> [Task statement]: Pictures aside, return every line below exactly as written.

--- Task material ---

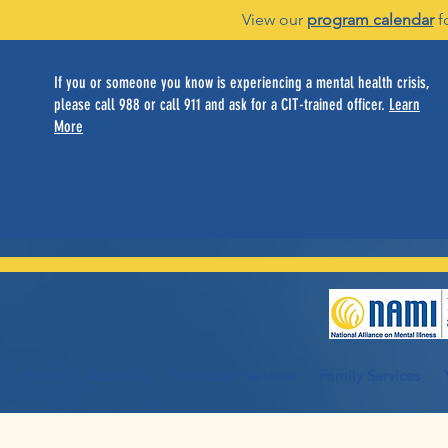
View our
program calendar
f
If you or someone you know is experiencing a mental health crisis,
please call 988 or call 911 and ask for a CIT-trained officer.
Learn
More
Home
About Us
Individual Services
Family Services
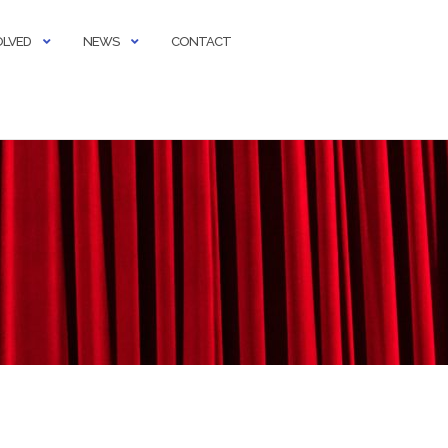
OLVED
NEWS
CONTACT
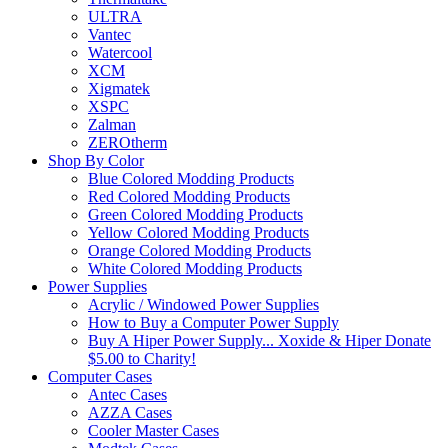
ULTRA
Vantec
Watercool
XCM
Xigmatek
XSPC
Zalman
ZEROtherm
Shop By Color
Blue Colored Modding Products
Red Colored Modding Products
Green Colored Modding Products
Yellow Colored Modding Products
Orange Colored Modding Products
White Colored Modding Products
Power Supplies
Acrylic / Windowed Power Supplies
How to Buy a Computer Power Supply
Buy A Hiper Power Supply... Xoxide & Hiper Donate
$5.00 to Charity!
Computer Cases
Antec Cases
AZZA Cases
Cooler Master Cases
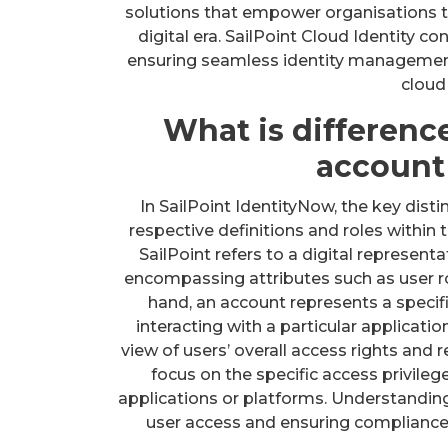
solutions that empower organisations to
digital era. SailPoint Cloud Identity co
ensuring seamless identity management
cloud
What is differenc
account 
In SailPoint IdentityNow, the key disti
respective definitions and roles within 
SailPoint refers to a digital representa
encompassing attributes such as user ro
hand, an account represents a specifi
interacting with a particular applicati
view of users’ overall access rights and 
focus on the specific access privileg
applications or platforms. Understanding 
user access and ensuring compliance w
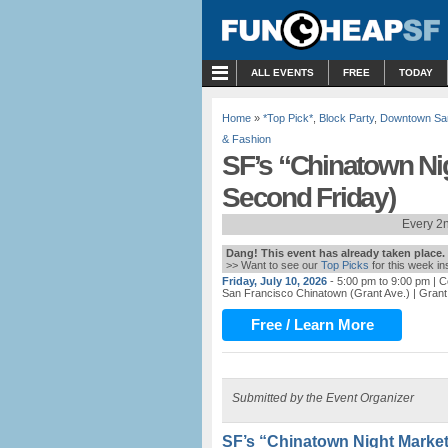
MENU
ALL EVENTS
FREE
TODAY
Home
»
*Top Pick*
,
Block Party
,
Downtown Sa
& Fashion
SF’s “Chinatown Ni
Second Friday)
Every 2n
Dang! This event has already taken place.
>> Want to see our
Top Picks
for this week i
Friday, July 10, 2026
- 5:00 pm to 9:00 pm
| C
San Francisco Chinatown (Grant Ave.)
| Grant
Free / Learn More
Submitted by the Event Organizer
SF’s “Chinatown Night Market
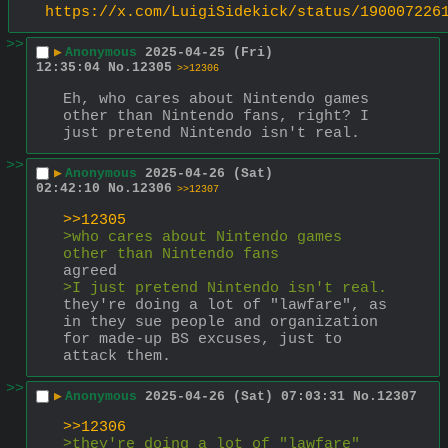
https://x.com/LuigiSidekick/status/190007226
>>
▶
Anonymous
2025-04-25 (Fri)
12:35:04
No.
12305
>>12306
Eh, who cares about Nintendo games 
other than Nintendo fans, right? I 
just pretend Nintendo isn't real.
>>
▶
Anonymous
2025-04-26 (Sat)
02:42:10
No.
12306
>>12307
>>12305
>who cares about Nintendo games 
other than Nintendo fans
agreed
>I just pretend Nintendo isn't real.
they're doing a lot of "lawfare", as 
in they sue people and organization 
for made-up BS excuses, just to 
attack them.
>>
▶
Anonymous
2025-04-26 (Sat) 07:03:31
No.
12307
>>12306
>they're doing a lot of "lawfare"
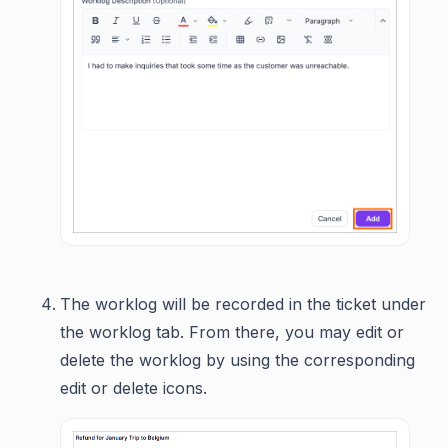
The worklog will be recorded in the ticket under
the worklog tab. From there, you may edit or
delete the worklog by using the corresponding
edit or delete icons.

---

> [Reply to the exercise]:
View our
program calendar
f
If you or someone you know is experiencing a mental health crisis,
please call 988 or call 911 and ask for a CIT-trained officer.
Learn
More
Home
About Us
Individual Services
Family Services
OLVED
NEWS
CONTACT
ULTRA
Vantec
Watercool
XCM
Xigmatek
XSPC
Zalman
ZEROtherm
Shop By Color
Blue Colored Modding Products
Red Colored Modding Products
Green Colored Modding Products
Yellow Colored Modding Products
Orange Colored Modding Products
White Colored Modding Products
Power Supplies
Acrylic / Windowed Power Supplies
How to Buy a Computer Power Supply
Buy A Hiper Power Supply... Xoxide & Hiper Donate
$5.00 to Charity!
Computer Cases
Antec Cases
AZZA Cases
Cooler Master Cases
solutions that empower organisations to
digital era. SailPoint Cloud Identity co
ensuring seamless identity management
cloud
What is differenc
account 
In SailPoint IdentityNow, the key disti
respective definitions and roles within 
SailPoint refers to a digital representa
encompassing attributes such as user ro
hand, an account represents a specifi
interacting with a particular applicati
view of users’ overall access rights and 
focus on the specific access privileg
applications or platforms. Understanding 
user access and ensuring compliance w
MENU
ALL EVENTS
FREE
TODAY
Home
»
*Top Pick*
,
Block Party
,
Downtown Sa
& Fashion
SF’s “Chinatown Ni
Second Friday)
Every 2n
Dang! This event has already taken place.
>> Want to see our
Top Picks
for this week i
Friday, July 10, 2026
- 5:00 pm to 9:00 pm
| C
San Francisco Chinatown (Grant Ave.)
| Grant
Free / Learn More
Submitted by the Event Organizer
SF’s “Chinatown Night Market
https://x.com/LuigiSidekick/status/190007226
>>
▶
Anonymous
2025-04-25 (Fri)
12:35:04
No.
12305
>>12306
Eh, who cares about Nintendo games 
other than Nintendo fans, right? I 
just pretend Nintendo isn't real.
>>
▶
Anonymous
2025-04-26 (Sat)
02:42:10
No.
12306
>>12307
>>12305
>who cares about Nintendo games 
other than Nintendo fans
agreed
>I just pretend Nintendo isn't real.
they're doing a lot of "lawfare", as 
in they sue people and organization 
for made-up BS excuses, just to 
attack them.
>>
▶
Anonymous
2025-04-26 (Sat) 07:03:31
No.
12307
>>12306
>they're doing a lot of "lawfare"
The worklog will be recorded in the ticket under
the worklog tab. From there, you may edit or
delete the worklog by using the corresponding
edit or delete icons.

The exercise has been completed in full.